Potential limitations

Our study has several potential limitations. First, as with other studies using claims data, misclassification of hospitalizations is possible. However, the definitions using the CMS publicly-reported readmission measure [11] have a high specificity and positive predictive value (both ≥90%) [65]. Furthermore, the Medicare data are widely used for clinical research because the data are rigorously tested and considered accurate.

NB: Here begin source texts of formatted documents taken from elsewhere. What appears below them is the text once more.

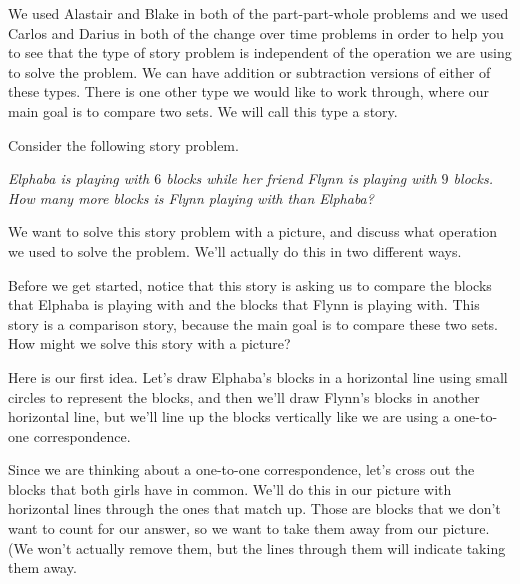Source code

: \documentclass{ximera}
\begin{document}
We used Alastair and Blake in both of the part-part-whole problems and we used Carlos and Darius in both of the change over time problems in order to help you to see that the type of story problem is independent of the operation we are using to solve the problem. We can have addition or subtraction versions of either of these types. There is one other type we would like to work through, where our main goal is to compare two sets. We will call this type a  story.

\begin{example}
Consider the following story problem.

\emph{Elphaba is playing with $6$ blocks while her friend Flynn is playing with $9$ blocks. How many more blocks is Flynn playing with than Elphaba?}

We want to solve this story problem with a picture, and discuss what operation we used to solve the problem. We'll actually do this in two different ways.

Before we get started, notice that this story is asking us to compare the blocks that Elphaba is playing with and the blocks that Flynn is playing with. This story is a comparison story, because the main goal is to compare these two sets. How might we solve this story with a picture?

Here is our first idea. Let's draw Elphaba's blocks in a horizontal line using small circles to represent the blocks, and then we'll draw Flynn's blocks in another horizontal line, but we'll line up the blocks vertically like we are using a one-to-one correspondence.

\begin{center}
\end{center}

Since we are thinking about a one-to-one correspondence, let's cross out the blocks that both girls have in common. We'll do this in our picture with horizontal lines through the ones that match up. Those are blocks that we don't want to count for our answer, so we want to take them away from our picture. (We won't actually remove them, but the lines through them will indicate taking them away.


\end{example}
\end{document}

Second, we did not account for several clinical information including the chronic severity of COPD since the MCBS and Medicare data do not contain such clinical information. Third, while the predictive ability of the optimized model was not high, the study objective was not to develop clinical prediction models but, rather, to examine the incremental benefit of social factors on predicting the readmission risk in the population. Fourth, because of the relatively limited sample size and unavailability of unique dataset that has social factors, we used bootstrap samples to develop the model (rather than the use of an external sample). In addition, the limited sample size precluded us from estimating the detailed predictive contribution (e.g., the predictive contribution of specific cancers for the risk of readmission). Yet, formal validation of our study in separate populations is necessary. In addition, the grouping of 38 comorbidities into 10 categories according to the organ system may not yield the same predictive ability with the original model. Fifth, as we excluded patients who left the hospital against medical advice according to the CMS readmission measurement. This might cause selection bias. Lastly, the study sample comprised Medicare beneficiaries, and, therefore, our inference may not be generalizable to non-Medicare individuals with COPD or other non-US settings where social factors and their effects may differ [66]. Nonetheless, our study population accounts for 70% of hospitalizations for COPD in the US [4].

Conclusions

Based on nationally-representative sample of Medicare beneficiaries hospitalized for COPD, we found that the addition of social factors to the prediction model quantitatively improves the predictive ability for early and late readmissions. We also found that inpatient care factor (e.g., the use of mechanical ventilation) was a predictor for early readmissions while comorbidity and social factors (e.g., poverty) were predictors for late readmissions, suggesting that the readmission is a complex and heterogeneous construct. Despite the modest predictive ability for the clinical use, the improvement of predictive ability has important implications for researchers and policy makers. For researchers, our observations should facilitate further investigations into better identification of patients with COPD at high risk for readmissions. For policy-makers, our findings underscore the importance of continued efforts to develop and implement preventive strategies (e.g., high quality inpatient, transition, and outpatient management, as well as optimization of post-discharge environment) to reduce readmissions in this high-risk population.